Renewing VNG after mistaken banking foray

July 07, 2020 | 09:56
Vietnam’s first unicorn business could be tested on how it can ride out the bumps and find new growth potential, especially since its digital banking project failed to obtain a legal licence, it saw massive losses in e-commerce platform Tiki, and has hesitated to file for an initial public offering.
1499 20 renewing vng after mistaken banking foray
While VNG’s Zalo is a tremendously popular messaging application, Zalo Bank could not get a decent foothold. Photo: Le Toan

VNG Corporation has recently announced plans to cap a stellar performance this year, with revenue increasing by 20 per cent to reach more than VND6.7 billion ($290 million). Notwithstanding, its profit after tax will likely turn out a negative VND246 billion ($10.7 million).

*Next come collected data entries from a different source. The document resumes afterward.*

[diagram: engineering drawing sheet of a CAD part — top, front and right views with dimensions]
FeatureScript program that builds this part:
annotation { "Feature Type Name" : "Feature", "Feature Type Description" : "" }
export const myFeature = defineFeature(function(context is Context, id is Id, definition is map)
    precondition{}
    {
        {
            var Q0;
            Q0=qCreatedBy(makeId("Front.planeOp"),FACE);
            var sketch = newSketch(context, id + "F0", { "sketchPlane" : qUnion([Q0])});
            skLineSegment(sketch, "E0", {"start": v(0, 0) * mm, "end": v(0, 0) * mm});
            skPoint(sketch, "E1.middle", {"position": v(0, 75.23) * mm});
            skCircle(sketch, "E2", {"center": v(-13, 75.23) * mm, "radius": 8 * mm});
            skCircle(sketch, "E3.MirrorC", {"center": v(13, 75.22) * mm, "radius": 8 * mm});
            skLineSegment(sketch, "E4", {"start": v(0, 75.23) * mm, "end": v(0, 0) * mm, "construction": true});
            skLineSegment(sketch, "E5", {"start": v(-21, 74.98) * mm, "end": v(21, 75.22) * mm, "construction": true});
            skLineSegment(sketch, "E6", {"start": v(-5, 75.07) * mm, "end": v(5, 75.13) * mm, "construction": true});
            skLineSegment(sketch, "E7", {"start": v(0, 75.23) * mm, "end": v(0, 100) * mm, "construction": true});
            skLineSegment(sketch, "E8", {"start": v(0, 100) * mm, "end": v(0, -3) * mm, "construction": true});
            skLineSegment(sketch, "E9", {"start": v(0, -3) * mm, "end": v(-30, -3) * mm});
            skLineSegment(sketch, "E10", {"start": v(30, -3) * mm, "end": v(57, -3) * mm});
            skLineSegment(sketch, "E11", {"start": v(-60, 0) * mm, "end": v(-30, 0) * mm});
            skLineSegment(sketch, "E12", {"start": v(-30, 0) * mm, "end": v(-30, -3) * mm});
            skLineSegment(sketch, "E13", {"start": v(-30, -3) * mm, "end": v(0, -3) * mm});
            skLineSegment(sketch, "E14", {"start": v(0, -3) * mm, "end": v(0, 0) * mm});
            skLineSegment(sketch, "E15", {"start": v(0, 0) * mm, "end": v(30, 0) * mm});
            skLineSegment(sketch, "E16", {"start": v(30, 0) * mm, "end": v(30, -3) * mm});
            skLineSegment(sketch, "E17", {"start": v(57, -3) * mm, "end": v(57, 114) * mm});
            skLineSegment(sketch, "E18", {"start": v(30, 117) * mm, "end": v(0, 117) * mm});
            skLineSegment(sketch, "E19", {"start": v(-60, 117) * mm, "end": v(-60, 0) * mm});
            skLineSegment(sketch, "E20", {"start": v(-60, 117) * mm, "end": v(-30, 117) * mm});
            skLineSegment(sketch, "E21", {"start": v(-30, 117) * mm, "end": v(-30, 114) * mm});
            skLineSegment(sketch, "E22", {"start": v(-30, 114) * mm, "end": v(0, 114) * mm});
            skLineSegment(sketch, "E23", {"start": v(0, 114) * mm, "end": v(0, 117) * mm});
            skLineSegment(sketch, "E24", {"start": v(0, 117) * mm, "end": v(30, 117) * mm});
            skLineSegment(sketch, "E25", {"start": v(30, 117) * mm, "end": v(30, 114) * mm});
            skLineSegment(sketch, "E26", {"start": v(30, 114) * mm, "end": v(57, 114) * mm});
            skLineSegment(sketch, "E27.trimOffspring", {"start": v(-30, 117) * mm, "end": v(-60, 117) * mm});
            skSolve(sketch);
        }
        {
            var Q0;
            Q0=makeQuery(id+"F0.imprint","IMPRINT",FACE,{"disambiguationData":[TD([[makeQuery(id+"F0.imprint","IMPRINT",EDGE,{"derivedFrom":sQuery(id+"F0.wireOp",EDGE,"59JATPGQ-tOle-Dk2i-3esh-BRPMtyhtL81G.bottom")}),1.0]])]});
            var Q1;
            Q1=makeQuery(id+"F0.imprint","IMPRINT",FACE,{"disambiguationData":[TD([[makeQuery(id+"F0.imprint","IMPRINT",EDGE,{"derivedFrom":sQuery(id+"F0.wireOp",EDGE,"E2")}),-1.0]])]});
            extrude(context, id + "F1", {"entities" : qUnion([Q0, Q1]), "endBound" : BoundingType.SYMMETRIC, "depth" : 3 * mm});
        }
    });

“VNG has a diversified portfolio of ventures and sound financial position that can help them weather the storm. But the major challenge for them is to find new growth opportunities,” said Ho Quoc Tuan, lecturer at Bristol University and an observer of the financial market.

VNG currently holds a 60 per cent stake in Zion – the parent firm of ZaloPay. However, Zalo Bank – Zalo’s banking service project – failed to obtain a licence for offering online built-in financial products from the State Bank of Vietnam (SBV) and the Ministry of Industry and Trade.

Numerous advertisements praising the convenience of the lending service were sent to Zalo users by Zalo Bank – including enticing phrases like “Get loans at home, spend lavishly” and “Lending rates reduced by 1-2 per cent for new loan applications” – and have raised doubts over the authenticity and legality of the application.

On its website, Zalo Bank positions itself as an intermediary between users and banks or credit organisations. Currently, four credit institutions, Shinhan, Easy Credit, Shinhan Finance, and FE Credit, are co-operating with Zalo Bank.

The lightning-speed expansion of fintech has made local authorities scratch their heads about how to effectively manage risks of financial security, personal data, money laundering, and cyber terrorism.

“VNG seems to lack a ‘wow’ factor to contribute to its phenomenal success in recent years,” Tuan emphasised to VIR. “The firm should explore new ways to gain revenue streams from the Zalo platform. Though the Zalo Bank project is not successful, Zalo is still a good platform for payments and advertising.”

Up to now, the unicorn has witnessed millions of US dollars evaporating since its 24.6 per cent stakes in e-commerce platform Tiki have generated zero profit. The e-commerce player has wiped out a total of VND506 billion ($22 million) VNG had injected in it. On the other hand, Tiki and another e-commerce platform Sendo have finally reached an agreement to join forces to beat overseas e-commerce platforms Lazada and Shopee.

Not a single firm in e-commerce, despite being lauded as a fertile sector in Vietnam, has made any profit here.

Previously, Tiki proposed the state to loosen the initial public offering (IPO) rules, particularly for money-burning e-commerce companies, but it is not eligible for listing on the Vietnamese stock market given that they have been wilfully suffering mounting losses to scale up presence.

Besides traditional markets, VNG is signalling its ambition to increase its footprint in other territories, such as India or Latin America.

“VNG needs to revitalise its portfolio through new investment. Amid the new normal, the company needs to raise more capital to sustain its growth,” noted Tuan.

Meanwhile, unicorn and startup debacles across the world such as those involving WeWork or Uber can also adversely affect Vietnamese firms, as investors would adopt a more cautious approach.

In 2017, VNG and Nasdaq – the United States’ second-largest stock exchange – signed an MoU to explore VNG’s IPO opportunities on the Nasdaq. Both sides were optimistic about the rosy outlook of Vietnam’s first unicorn tapping into US equity market for capital, but official agreement has not been reached yet. In fact, VNG has not even applied for listing on Nasdaq yet, and the stock market has not determined whether VNG meets its requirements.

“Aspiring startups always aim high so it is good to have an ambition to list. However, VNG can start regionally through the Singapore Stock Exchange (SGX) and then get to Nasdaq eventually,” said Tuan.

Nasdaq has launched several programmes to allow high-growth international companies to access US capital markets, and one of them is linked with SGX. The Singaporean exchange is determined to reverse its recent listing drop, so VNG may be able to take advantage.